Secular bioethics threatens human dignity, says US bioethicist

What about the millions of people with dementia?

Medicine detached from a transcendent dimension is increasingly a threat to human dignity, argues a bioethicist and theologian at Fordham University. In his new book Losing Our Dignity: How Secularized Medicine is Undermining Fundamental Human Equality, Charles Camosy predicts that the lives of millions of people with dementia will be at risk. Here are a few excerpts from an interview with the Catholic news website Crux.

The central thesis of the book is that as medicine became secularized it rejected the idea that fundamental human equality comes from sharing a common human nature which reflects the image and likeness of God — and replaced it with a vision of the person which insists on their being rational, self-aware, autonomous, productive, etc. in order to be morally and legally valuable…

If we stay on the current path there will likely be euthanasia of human beings with later-stage dementia in the near future. In some ways, the neglect this population already experiences isn’t much better than euthanasia — isolated from the rest of us and kept ‘docile’ with various drugs in what are essentially warehouses where they wait to die alone.

But there’s no principled reason why our secularized medical culture would stop with this population. After all, lots of disabled human beings aren’t rational, self-aware, autonomous, and productive in the same way able-bodied human beings are. Why would we think that we won’t eventually apply this horrific moral and legal vision to them? …

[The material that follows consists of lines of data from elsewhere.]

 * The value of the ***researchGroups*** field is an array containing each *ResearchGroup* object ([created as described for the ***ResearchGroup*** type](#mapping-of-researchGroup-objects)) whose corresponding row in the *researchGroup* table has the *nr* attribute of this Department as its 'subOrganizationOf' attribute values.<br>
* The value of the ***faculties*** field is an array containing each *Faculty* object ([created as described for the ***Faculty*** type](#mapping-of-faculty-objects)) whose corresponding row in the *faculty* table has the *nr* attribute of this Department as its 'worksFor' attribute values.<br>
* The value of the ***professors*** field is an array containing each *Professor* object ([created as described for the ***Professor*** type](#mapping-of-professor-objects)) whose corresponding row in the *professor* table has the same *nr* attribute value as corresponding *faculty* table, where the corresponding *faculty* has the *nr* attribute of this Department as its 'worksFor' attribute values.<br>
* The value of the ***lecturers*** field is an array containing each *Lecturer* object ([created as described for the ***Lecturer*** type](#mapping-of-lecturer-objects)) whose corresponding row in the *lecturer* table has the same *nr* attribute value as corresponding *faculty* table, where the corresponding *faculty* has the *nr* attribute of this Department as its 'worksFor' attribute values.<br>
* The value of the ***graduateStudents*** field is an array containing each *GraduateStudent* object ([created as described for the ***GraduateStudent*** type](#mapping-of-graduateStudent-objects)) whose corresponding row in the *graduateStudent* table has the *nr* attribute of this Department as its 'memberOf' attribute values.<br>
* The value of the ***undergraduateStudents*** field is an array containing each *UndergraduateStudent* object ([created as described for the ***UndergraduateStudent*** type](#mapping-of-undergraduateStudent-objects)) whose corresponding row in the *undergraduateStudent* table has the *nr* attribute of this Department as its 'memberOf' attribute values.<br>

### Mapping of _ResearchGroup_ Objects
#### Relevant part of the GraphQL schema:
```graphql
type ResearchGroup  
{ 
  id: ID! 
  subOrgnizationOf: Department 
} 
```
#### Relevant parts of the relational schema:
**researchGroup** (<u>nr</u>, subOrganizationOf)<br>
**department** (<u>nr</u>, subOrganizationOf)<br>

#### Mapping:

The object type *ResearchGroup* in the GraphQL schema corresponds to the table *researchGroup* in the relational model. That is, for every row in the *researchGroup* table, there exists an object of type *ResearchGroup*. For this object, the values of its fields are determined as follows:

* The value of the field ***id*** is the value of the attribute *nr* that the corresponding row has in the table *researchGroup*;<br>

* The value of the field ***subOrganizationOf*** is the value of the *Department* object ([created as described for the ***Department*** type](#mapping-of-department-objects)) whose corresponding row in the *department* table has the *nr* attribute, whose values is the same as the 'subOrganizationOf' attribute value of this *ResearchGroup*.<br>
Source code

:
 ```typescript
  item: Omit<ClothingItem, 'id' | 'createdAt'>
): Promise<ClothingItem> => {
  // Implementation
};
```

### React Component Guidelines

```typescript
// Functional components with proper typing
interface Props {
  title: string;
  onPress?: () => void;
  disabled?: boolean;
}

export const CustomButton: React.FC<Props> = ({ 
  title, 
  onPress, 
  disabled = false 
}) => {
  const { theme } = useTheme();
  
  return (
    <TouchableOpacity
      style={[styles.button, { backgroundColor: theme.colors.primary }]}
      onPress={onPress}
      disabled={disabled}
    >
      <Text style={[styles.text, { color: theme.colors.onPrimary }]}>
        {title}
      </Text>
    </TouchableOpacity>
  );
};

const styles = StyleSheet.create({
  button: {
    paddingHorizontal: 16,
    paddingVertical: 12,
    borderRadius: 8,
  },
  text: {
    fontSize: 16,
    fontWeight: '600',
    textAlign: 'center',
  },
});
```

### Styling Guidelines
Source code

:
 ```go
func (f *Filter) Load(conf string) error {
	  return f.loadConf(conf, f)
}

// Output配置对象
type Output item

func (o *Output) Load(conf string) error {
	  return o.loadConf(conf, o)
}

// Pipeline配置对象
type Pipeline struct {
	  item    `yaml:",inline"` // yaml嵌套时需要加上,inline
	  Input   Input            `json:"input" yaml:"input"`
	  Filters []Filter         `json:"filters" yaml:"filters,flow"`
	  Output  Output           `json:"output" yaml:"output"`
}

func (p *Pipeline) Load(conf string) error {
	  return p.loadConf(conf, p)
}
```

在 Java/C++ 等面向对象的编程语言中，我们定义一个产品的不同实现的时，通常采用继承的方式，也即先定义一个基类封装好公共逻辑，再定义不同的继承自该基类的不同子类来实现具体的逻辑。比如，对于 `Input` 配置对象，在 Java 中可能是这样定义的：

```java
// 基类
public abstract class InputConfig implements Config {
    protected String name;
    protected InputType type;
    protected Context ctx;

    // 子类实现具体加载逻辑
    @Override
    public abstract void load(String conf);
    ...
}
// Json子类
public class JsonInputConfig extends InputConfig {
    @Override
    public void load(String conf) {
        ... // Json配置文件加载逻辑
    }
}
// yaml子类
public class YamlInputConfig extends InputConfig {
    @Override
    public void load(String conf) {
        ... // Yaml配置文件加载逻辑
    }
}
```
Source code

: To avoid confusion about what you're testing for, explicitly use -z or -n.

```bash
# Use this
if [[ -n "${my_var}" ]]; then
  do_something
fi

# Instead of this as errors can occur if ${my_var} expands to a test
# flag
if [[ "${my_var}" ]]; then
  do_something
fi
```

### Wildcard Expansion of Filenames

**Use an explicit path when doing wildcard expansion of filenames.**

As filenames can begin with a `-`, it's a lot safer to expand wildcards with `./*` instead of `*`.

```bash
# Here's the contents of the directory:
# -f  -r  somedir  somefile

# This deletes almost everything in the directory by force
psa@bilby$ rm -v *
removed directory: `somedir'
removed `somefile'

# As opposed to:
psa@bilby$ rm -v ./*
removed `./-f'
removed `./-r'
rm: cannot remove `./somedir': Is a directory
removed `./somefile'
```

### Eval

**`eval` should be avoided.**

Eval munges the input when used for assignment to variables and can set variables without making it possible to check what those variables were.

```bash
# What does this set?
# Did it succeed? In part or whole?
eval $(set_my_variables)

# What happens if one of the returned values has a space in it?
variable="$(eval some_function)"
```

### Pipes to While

The first part of the short-term strategy I lay out is to sound the alarm and respectfully-but-confidentially insist on our theological vision of the human person as one that is necessary to defend the fundamental equality of the most vulnerable human beings around. We need to have equal seats at the table, refusing to be embarrassed of our theological beliefs. Indeed, as the book makes clear, it is now absolutely necessary to proclaim our theological beliefs if we are going to preserve the concept of fundamental human equality.